**Given passage**.
******************************

Employee Based Rewards - Gift Cards: What You Need to Know

Employee Based Rewards - Gift Cards: What You Need to Know

Whether it be for the holidays, employee anniversaries, or just to boost morale, many employers will at some point consider giving their employees gifts or creating a reward plan. While these plans or gifts are certainly smart practices in terms of improving employee satisfaction, employers should understand the various tax implications associated with these awards. One of the most common rewards comes in the form of gift cards. The following is an overview to help you understand gift cards as rewards to employees and their tax implications.

Fringe Benefits and De Minimis Fringe Benefits Definitions

Below are two important tax definitions to understand before we explore gift cards and their taxability further:

  • Fringe Benefits – Fringe benefits are defined in IRS Publication 15-B as “a form of pay (including property, services, cash, or cash equivalent) in addition to stated pay for the performance of services,” which also confirms that “Any fringe benefit you provide is taxable and must be included in the recipient's pay unless the law specifically excludes it.”

******************************

**Information supplied**.
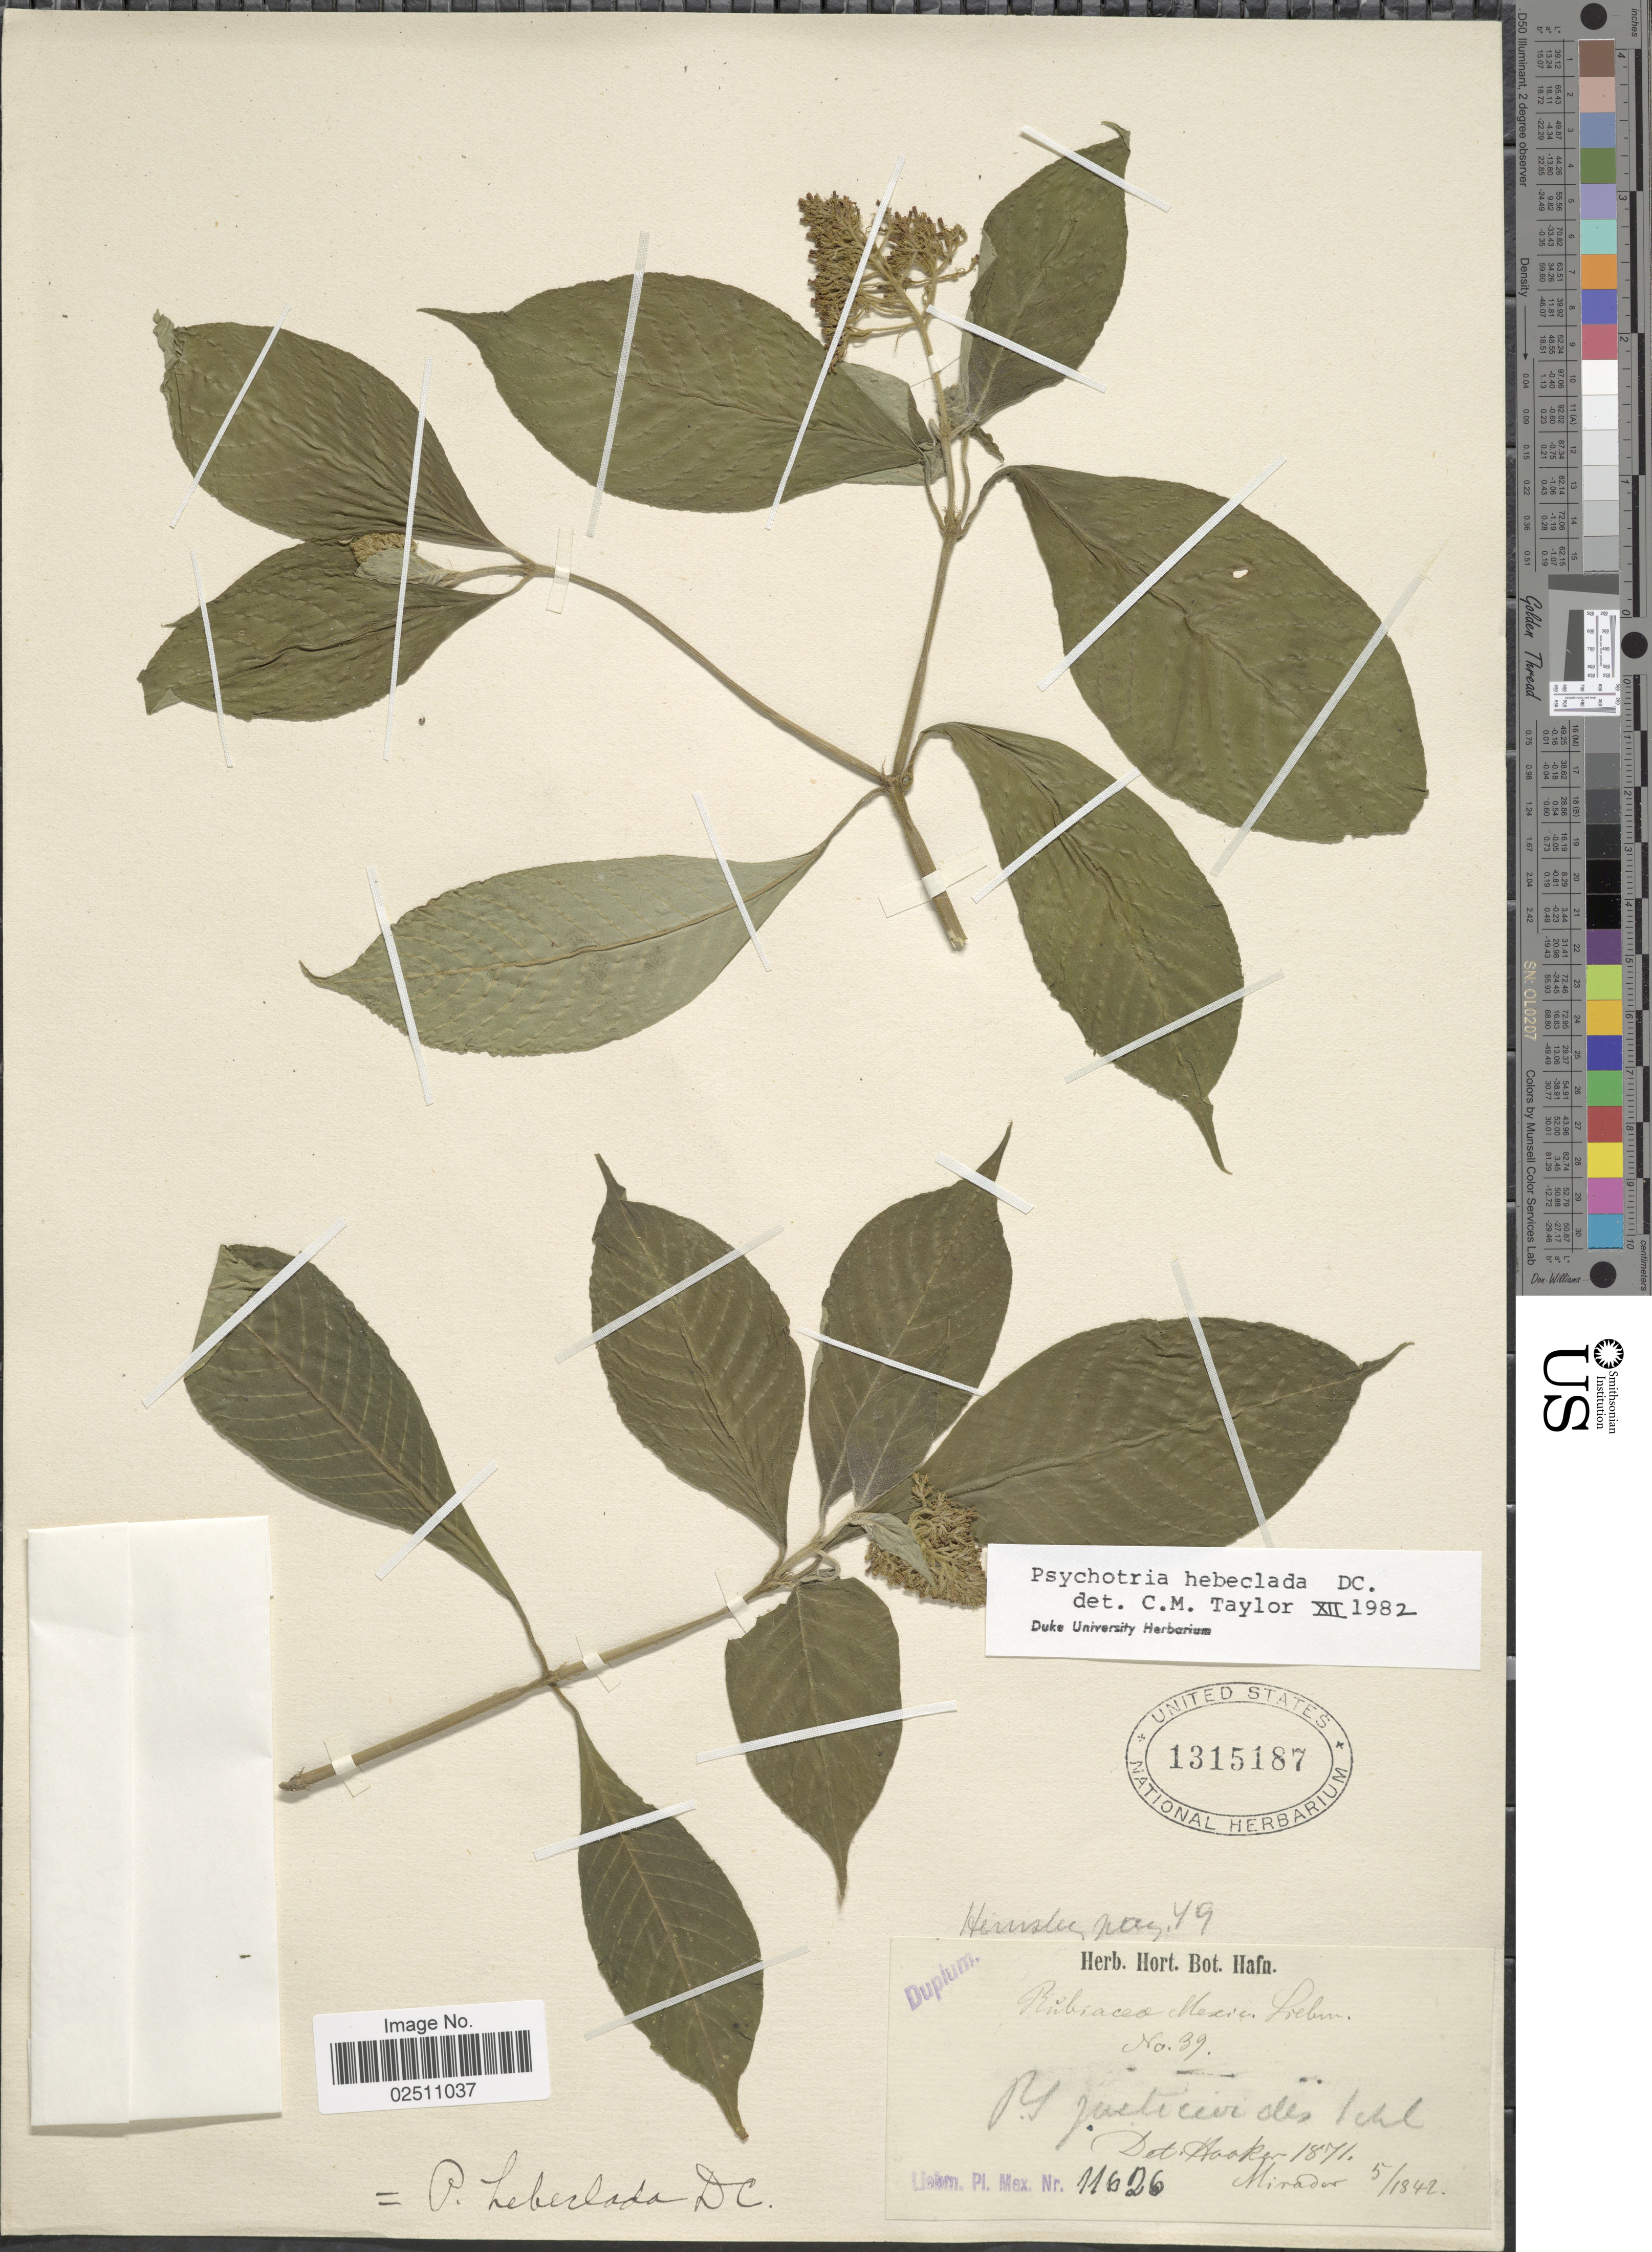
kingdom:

******************************

**Short problem**. Write out, word for word, the part of the employee gift cards overview that opens with the words containing "Whether it be" and closes with "their tax implications.".

**Solution for this exercise**.
Whether it be for the holidays, employee anniversaries, or just to boost morale, many employers will at some point consider giving their employees gifts or creating a reward plan. While these plans or gifts are certainly smart practices in terms of improving employee satisfaction, employers should understand the various tax implications associated with these awards. One of the most common rewards comes in the form of gift cards. The following is an overview to help you understand gift cards as rewards to employees and their tax implications.